François-Antoine Lallemand, l’un des deux bonapartistes fondateurs de la colonie française |
Il en résulta que la colonie naissante se composa, pour les sept huitièmes, d’Américains, tandis que, dans le plan primitif, on ne devait y admettre que des Français. Quelques-uns de ceux qui avaient vendu leurs terres se rendirent à Galveston, où le général Humbert s’était établi ; d’autres, au nombre de cent cinquante à trois cents, allèrent, sous la direction des généraux Lallemand (François-Antoine et son frère Henri), fonder une colonie purement française, à dix ou douze lieues ouest de Galveston, entre les rivières de la Norte et de la Trinité, dans un territoire abandonné de la province du Texas, et dont la possession était incertaine entre les Espagnols, les Indiens et les Américains.

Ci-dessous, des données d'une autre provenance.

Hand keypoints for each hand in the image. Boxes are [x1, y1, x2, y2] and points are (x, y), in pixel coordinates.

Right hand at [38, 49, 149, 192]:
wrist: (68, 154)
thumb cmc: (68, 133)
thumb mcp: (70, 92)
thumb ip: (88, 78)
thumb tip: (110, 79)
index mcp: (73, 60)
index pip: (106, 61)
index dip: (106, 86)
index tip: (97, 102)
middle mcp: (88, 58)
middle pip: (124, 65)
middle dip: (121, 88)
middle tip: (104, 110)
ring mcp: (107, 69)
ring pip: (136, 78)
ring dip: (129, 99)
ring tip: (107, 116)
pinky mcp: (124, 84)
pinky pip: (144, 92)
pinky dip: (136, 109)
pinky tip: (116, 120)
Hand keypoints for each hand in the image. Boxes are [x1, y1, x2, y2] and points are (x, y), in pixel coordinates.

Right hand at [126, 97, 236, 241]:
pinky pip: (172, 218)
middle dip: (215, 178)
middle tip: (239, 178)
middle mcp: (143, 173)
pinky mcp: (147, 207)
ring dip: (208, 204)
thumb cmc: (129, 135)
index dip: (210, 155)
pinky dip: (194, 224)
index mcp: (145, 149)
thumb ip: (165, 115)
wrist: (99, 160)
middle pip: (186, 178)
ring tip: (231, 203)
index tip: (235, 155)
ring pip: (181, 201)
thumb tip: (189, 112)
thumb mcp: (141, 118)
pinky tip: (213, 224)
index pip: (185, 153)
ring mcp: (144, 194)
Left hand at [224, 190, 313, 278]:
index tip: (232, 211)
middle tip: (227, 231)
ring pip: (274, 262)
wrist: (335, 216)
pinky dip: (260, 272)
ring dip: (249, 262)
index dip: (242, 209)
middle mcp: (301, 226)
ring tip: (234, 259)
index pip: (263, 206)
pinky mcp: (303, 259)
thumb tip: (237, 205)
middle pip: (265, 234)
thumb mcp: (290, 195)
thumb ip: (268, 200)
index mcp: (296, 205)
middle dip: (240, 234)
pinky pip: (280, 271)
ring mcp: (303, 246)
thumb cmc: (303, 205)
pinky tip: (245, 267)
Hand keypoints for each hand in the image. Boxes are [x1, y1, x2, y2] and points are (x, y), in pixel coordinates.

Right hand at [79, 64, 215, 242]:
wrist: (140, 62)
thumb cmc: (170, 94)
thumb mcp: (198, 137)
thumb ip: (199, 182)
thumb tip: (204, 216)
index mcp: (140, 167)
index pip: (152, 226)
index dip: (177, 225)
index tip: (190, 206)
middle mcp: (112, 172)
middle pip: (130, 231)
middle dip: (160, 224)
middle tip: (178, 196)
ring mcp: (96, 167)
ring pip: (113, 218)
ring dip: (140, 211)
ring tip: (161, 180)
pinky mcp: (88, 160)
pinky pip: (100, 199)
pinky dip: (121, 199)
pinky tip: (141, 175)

Le produit de la vente des terres de l’Alabama et quelques avances faites par les chefs de l’entreprise firent les frais de l’expédition et de l’établissement. Arrivés sur ce territoire, qu’ils appelèrent du nom de Champ-d’Asile, les exilés se donnèrent un gouvernement militaire, se distribuèrent en cohortes, dont chacune avait son chef, et dans lesquelles on ne pouvait admettre que des Français, ou des hommes qui eussent servi dans l’armée française. Dans le partage des terres, chaque officier eut vingt arpents, avec tous les instruments nécessaires au défrichement.

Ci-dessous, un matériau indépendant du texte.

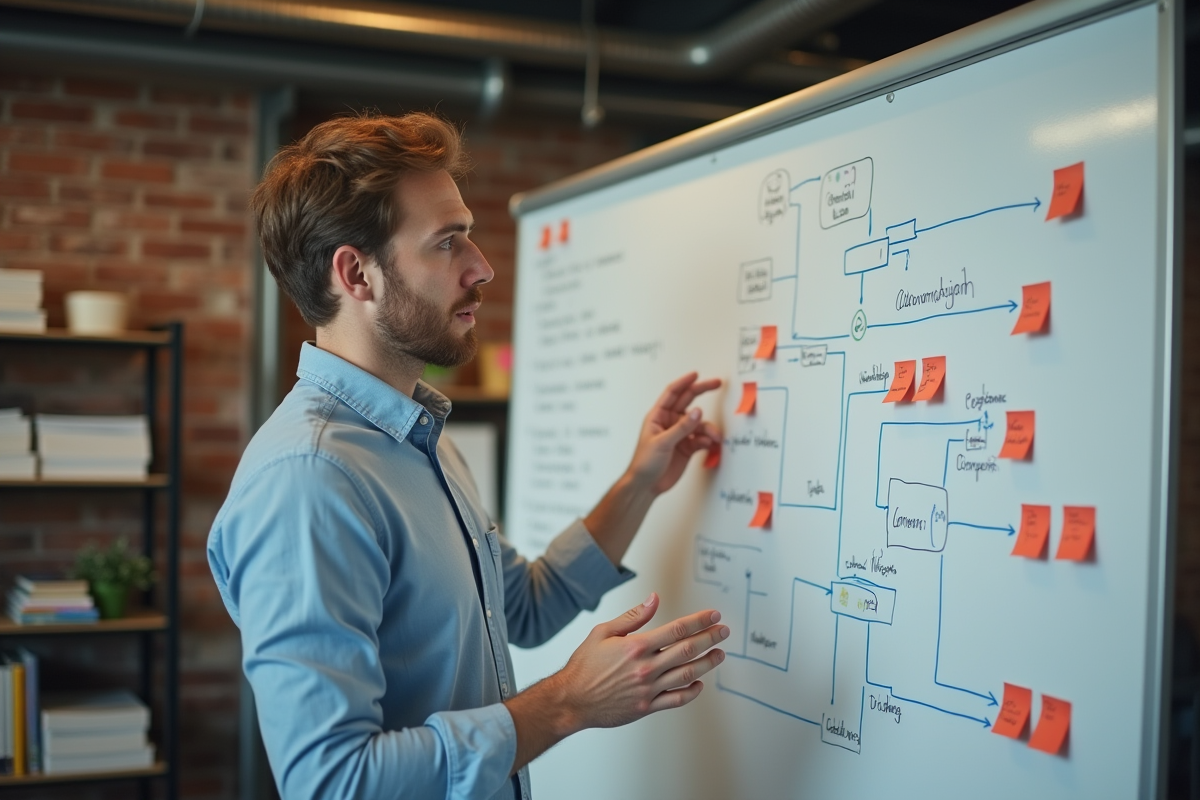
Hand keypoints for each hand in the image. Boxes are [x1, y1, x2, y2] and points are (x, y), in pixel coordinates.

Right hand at [556, 592, 727, 731]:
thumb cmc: (584, 666)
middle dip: (709, 639)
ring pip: (687, 674)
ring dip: (707, 663)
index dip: (699, 621)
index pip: (677, 629)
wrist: (571, 700)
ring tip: (719, 654)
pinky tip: (699, 683)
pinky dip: (691, 692)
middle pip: (687, 650)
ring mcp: (648, 689)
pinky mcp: (647, 707)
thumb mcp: (603, 632)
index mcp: (636, 646)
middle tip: (723, 632)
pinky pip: (676, 699)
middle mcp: (646, 667)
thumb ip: (632, 617)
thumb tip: (654, 599)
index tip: (713, 616)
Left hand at [626, 372, 720, 494]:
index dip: (684, 382)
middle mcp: (669, 422)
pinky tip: (709, 445)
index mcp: (658, 416)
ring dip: (708, 428)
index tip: (696, 374)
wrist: (646, 485)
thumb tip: (697, 411)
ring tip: (714, 436)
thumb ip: (682, 427)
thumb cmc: (644, 462)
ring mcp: (679, 434)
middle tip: (716, 384)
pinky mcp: (687, 447)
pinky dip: (707, 441)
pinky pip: (701, 438)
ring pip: (698, 423)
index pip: (672, 393)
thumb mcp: (662, 442)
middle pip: (688, 401)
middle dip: (702, 391)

Champ-d’Asile : travaux des colons pour l’établissement de leur ville. Estampe de Charles-Abraham Chasselat (1782-1843) gravée par Joseph-Claude Pomel
Peu de jours après leur établissement, ils publièrent un manifeste, où, se déclarant état indépendant, ils annonçaient qu’ils respecteraient les nations voisines, mais qu’ils étaient disposés à se défendre au péril de leur vie contre toute agression injuste. Ce manifeste grossit encore le nombre des réfugiés. La fertilité du sol, la douceur du climat, et le voisinage d’une rivière favorisaient l’essor et la durée de leur colonie : mais ils n’avaient point de femmes pour adoucir les ennuis de l’exil ; ils étaient peu habitués aux rudes travaux du défrichement. Une centaine d’esclaves qu’ils avaient achetés désertèrent chez les sauvages : le découragement se répandit parmi les colons. D’ailleurs, leur arrivée avait excité, surtout chez les Espagnols du voisinage, des inquiétudes que leur manifeste n’était pas propre à dissiper. Le bruit se répandit que les réfugiés du Texas entretenaient des correspondances avec les mécontents du Mexique.
Le vice-roi de ce pays, Apodaca, résolut de détruire cet établissement, ainsi que celui de Galveston. Six ou sept cents Espagnols, conduits par le général Castenada, se présentèrent devant Galveston, qui fut évacué. Les colons du Texas, encore mal établis, divisés, découragés, assaillis par les Indiens, abandonnèrent le Champ-d’Asile, qui n’eut ainsi qu’une existence de quelques mois. Plusieurs Français retournèrent dans l’Alabama, où ils s’établirent et fondèrent une ville.